A new report claims that post-conflict harmony in Sri Lanka is undermined by military occupation in north and east, combined with land grabs that have marginalised Tamil people.
The report, published by the US based thinktank the Oakland Institute and entitled “The Long Shadow of War: The Struggle for Justice in Postwar Sri Lanka”, finds little meaningful evidence of reconciliation after the 26-year-long conflict between the majority Sinhalese government and Tamil separatists finally ended in 2009 with the defeat of the Tamils.
It says hopes of peaceful coexistence are being thwarted by the enduring displacement of Tamils, the appropriation of their land by the military, the new government’s refusal to take the country off its war footing, and the delay in investigating allegations of war crimes committed by both state forces and the Tamil Tigers.
The report also describes the Sinhalese army’s ongoing occupation of what the government terms “high security zones” in the north and east of the country. The report estimates that in 2014, there were at least 160,000 almost entirely Sinhalese soldiers stationed in the north, which means that there is one soldier for every six civilians, as the area’s population stands at a little more than 1 million people.
The report argues that the military occupation has long ceased to be about ensuring security.
“The army has expanded non-military activities and is engaged in large-scale property development, construction projects, and business ventures such as travel agencies, farming, holiday resorts, restaurants, and innumerable cafes that dot the highways in the northern and eastern provinces,” it says. “The army officially runs luxury resorts and golf courses that have been erected on land seized from now–internally displaced peoples.”
It says tourists can book holidays at luxury beach resorts by calling numbers at the ministry of defence, adding: “These resorts and businesses are located on lands that were previously home to the local Tamil population, who were displaced by the war. They see no sign of return, despite numerous demands and petitions.”
Despite the optimism that greeted Maithripala Sirisena’s surprise victory over Mahinda Rajapaksa in January’s presidential election, the report says the new administration has shown little sign so far of abandoning the battlefield mentality that was the hallmark of Rajapaksa’s regime.

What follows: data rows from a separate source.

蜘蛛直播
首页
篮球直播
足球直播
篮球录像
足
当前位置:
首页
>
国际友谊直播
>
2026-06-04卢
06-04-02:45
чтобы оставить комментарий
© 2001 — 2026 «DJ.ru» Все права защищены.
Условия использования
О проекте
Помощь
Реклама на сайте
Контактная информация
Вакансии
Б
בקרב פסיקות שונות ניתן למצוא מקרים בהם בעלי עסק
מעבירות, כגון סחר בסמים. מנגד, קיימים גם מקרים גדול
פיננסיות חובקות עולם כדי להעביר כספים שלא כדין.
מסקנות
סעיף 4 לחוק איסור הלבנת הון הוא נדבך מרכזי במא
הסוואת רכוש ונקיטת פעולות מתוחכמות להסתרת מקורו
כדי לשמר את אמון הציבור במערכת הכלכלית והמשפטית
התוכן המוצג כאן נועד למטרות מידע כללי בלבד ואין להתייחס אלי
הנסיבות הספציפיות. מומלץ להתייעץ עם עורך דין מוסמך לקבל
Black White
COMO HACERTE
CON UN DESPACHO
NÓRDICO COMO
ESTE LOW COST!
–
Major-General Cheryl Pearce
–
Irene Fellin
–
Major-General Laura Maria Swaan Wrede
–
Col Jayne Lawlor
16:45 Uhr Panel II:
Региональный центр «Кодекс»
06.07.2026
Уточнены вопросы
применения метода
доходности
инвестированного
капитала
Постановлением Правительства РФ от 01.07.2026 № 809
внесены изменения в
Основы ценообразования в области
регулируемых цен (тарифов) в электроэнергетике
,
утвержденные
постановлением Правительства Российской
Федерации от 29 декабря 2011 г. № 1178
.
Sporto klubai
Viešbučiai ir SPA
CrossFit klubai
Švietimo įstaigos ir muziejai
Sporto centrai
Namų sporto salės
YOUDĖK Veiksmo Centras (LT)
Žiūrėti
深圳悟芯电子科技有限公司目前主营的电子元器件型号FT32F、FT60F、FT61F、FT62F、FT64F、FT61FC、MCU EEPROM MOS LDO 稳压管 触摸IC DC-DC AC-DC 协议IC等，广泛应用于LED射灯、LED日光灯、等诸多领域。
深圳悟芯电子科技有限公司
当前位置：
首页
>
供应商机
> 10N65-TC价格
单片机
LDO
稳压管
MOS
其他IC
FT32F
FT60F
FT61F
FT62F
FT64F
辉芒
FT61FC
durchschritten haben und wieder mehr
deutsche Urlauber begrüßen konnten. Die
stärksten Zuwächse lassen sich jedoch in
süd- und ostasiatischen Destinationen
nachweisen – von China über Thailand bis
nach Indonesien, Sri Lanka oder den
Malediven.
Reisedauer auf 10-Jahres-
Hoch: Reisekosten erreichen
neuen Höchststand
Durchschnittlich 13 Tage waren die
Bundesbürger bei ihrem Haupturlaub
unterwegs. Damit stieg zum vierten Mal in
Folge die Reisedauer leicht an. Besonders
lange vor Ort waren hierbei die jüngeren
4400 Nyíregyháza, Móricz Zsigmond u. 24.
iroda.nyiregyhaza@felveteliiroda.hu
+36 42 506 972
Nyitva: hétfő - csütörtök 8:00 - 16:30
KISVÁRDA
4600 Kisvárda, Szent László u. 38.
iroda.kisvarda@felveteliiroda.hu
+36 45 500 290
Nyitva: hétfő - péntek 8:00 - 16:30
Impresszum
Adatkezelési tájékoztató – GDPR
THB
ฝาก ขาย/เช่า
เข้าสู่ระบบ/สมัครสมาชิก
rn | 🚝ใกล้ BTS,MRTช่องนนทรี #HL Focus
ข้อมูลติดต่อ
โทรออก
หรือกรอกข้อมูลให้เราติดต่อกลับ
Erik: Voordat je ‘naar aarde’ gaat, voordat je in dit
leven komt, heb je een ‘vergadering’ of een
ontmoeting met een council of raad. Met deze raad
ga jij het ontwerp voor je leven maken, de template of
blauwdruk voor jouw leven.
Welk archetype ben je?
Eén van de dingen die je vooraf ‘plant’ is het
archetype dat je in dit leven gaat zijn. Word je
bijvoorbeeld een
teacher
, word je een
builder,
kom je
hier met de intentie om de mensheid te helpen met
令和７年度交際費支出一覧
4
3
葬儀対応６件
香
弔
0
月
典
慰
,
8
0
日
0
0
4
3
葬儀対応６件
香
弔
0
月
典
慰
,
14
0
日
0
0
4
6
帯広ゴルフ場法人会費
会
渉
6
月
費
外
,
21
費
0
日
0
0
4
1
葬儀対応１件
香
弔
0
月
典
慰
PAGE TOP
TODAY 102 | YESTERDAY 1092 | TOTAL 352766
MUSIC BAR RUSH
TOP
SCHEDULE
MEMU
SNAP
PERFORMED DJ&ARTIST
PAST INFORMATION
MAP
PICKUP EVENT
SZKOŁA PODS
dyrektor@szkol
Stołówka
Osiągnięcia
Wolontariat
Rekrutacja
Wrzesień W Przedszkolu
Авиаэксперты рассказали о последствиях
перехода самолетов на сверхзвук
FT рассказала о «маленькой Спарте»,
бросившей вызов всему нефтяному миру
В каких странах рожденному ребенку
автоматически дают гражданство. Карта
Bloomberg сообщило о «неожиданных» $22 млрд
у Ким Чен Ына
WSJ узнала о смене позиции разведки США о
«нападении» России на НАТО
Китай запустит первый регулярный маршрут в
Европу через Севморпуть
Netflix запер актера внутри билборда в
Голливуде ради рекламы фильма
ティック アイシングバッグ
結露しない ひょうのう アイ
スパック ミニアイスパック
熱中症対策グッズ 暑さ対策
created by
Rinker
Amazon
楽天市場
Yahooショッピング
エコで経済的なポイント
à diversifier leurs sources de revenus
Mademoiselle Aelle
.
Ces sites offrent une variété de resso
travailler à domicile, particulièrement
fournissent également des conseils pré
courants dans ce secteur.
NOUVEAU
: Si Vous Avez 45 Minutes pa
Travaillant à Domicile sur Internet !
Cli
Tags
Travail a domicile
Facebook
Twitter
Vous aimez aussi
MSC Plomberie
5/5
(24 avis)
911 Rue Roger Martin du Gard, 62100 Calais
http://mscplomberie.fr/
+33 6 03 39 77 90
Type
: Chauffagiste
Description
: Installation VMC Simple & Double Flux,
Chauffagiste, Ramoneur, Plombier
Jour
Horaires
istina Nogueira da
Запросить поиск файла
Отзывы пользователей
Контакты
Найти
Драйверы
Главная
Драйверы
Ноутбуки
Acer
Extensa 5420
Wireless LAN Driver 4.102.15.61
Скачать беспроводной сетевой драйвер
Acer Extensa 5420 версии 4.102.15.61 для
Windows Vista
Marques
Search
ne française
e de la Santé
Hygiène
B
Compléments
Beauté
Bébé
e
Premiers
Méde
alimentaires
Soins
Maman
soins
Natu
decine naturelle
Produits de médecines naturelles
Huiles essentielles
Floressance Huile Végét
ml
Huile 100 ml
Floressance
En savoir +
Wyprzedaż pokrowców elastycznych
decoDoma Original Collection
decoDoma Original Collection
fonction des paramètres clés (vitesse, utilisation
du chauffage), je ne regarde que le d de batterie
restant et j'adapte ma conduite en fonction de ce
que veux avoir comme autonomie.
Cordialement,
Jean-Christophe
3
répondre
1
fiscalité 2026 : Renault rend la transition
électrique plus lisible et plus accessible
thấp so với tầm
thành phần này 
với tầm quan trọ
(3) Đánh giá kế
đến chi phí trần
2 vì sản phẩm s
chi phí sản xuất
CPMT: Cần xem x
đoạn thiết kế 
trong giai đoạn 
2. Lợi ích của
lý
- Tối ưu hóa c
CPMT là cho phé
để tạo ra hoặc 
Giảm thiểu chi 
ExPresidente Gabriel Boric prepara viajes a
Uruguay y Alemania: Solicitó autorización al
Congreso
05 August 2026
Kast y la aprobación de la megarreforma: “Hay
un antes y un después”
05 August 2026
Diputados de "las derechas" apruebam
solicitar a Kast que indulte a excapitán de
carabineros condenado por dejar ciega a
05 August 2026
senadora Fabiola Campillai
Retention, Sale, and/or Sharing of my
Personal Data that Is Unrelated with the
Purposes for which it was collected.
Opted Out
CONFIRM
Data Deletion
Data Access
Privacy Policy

In February, President Sirisena extended an order made by his predecessor that transferred police powers to the armed forces.
The Sri Lanka High Commission in London rejected several of the report’s assertions, saying the Oakland Institute had overestimated both the number of troops in the northern province and the extent of the military’s property development programme.
It said the number of soldiers deployed in the north was “much less” than 160,000, adding that troops were deployed in different provinces of Sri Lanka according to local security assessments.